Learning What You Already Know

Learning What You Already Know

The Jewish Sabbath prayer says: “Days pass and the years vanish, and we walk sightless among miracles. Lord, fill our eyes with seeing and our minds with knowing; let there be moments when Your Presence, like lightning, illumines the darkness in which we walk.”

I don’t know about you, but the older I get, the more I learn things I already know. I suspect most of you have been in situations with family members where being recognized as a follower of Jesus makes you the too-obvious choice to pray over the Thanksgiving meal. Or probably you’ve been the one to receive the difficult phone call in a family member’s crisis, either because you are a pastor or church leader or simply labeled “religious.”

It was a Saturday in February and I was at home at my desk, working on a sermon for the next day when my phone rang. It was Anne’s cousin, who almost never calls. I know him, but do not keep in close touch with him. However, Anne’s Uncle (his dad) had been suffering a number of health issues, and I correctly guessed that might be the reason for the call.

Dan,” he said, with a couple deep breaths and a quivering voice, “I’m at the hospital in Portland with my dad, and I’m in his room with my brother and sister, and dad is…very close to dying. Can I put you on speaker phone where he can hear you–we don’t know how much he can take in, but–and then we can all hear you too? Would you just pray for him, and for us?”

Besides feeling the weight of this family’s grief, I also felt a tad bit of surprise. In sporadic interactions over the years, there has been little interest in things of faith, and here was a door being flung wide open. We chatted a bit and they caught me up, and then put the phone near Anne’s uncle, and I prayed over him and their whole family. In Jesus’ name. It was a beautiful moment.

The next day, Sunday, we’d just arrived home after worship and my phone rang again.

Same cousin. There was a lot of background noise on his end, clearly some crying and I heard his voice stammer “Dan, Dad just died like a minute or two ago. I’m here in the room, we’re all here–my brother and sister, spouses, kids, grandkids. Please, would you talk with us and pray?”

It was a strange feeling, speaking gospel things into the air of a room 500 miles away, in the hearing of a bunch of people I couldn’t see, having no idea if anyone there believed much of anything. A strange feeling, but holy ground. I reminded them of God’s near presence, that their dad was loved, that they wouldn’t be alone. And again, we prayed in Jesus’ name.

As I reflected afterwards, I realized I was learning things I already knew.  We often have no idea what is going on inside of people, what their questions, doubts or state of faith may be. Until, through relationship, choice or crisis they reveal those things, we just don’t know. It seems always better to assume there is interest or faith, regardless of exterior appearances. I knew that. This just taught it to me again.
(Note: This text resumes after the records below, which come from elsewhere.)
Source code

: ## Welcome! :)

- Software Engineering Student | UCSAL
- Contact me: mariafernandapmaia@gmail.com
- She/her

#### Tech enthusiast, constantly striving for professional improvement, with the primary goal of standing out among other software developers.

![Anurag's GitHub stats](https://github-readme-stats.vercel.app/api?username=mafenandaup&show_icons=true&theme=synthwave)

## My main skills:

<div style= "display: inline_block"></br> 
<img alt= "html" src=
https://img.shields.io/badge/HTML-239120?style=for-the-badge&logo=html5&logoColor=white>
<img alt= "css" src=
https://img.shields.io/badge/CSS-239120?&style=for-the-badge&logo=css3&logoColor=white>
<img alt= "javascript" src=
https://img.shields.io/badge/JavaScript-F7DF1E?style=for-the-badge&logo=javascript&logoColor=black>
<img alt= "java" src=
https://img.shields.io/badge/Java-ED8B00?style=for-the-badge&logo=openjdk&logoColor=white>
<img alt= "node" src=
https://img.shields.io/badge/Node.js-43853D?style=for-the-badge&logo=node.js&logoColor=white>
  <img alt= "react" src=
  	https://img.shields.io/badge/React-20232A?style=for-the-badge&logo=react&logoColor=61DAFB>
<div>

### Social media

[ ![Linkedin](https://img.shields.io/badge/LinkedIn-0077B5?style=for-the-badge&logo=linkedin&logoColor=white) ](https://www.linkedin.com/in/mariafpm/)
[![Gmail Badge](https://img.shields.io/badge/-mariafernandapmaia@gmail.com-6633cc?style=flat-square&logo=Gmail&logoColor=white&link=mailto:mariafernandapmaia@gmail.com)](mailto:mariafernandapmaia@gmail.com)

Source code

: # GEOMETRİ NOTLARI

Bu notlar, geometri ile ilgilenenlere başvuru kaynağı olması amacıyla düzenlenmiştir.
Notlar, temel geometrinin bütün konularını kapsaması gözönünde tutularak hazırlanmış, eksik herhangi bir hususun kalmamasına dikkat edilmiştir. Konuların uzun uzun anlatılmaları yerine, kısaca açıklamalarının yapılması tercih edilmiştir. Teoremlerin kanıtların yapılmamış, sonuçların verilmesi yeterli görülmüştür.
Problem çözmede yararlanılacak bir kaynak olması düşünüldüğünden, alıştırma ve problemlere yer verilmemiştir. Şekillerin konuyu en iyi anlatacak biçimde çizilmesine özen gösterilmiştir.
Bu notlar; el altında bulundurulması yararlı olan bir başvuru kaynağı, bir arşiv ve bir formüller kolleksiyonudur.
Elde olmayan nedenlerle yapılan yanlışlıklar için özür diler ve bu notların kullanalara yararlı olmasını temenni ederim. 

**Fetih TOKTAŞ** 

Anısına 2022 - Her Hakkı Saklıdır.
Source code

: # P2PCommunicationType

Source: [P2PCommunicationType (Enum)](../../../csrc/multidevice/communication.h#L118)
These holy-ground moments also taught me that when people are desperate, in crises of various kinds but especially around death…they instinctively look UP. To heaven. They want to know if God is real, if he is somehow present in this pain, and whether there is a larger picture the death of a loved one fits into. Surely there is more meaning in the world than a life simply disappearing. I received the phone calls because someone didn’t know how to look up and wanted me to help.  I knew that. This just taught it to me again.

Long ago, when I was feeling that perhaps God was calling me out of a business career and into full-time ministry, I took a walk with a long-time pastor. He patiently let me fire questions at him about his lifetime of ministry, about preaching, about churches and denominations. When I asked something about being looked at differently by people, he told me this: “Because you are a pastor, you will sometimes not be welcomed into relationships or conversations. People have strange ideas about pastors. But. You also will get invited into holy moments that you never would be in if you weren’t a pastor.”

I didn’t know that at the time, but I certainly do now. It’s not just pastors. Anyone who follows Jesus will be asked, at different times and in various ways, to aid others in making sense out of life and death.  To assist in seeing God’s presence. To help others look up.  It seems to me that part of our calling is to be ready, to pay attention, lest…days pass and years vanish, and we walk sightless among miracles.

Peace of Christ,

Dan Baumgartner


Dan Baumgartner is the senior pastor at The Cove in Santa Rosa CA and serves as Secretary on The Fellowship Community Board.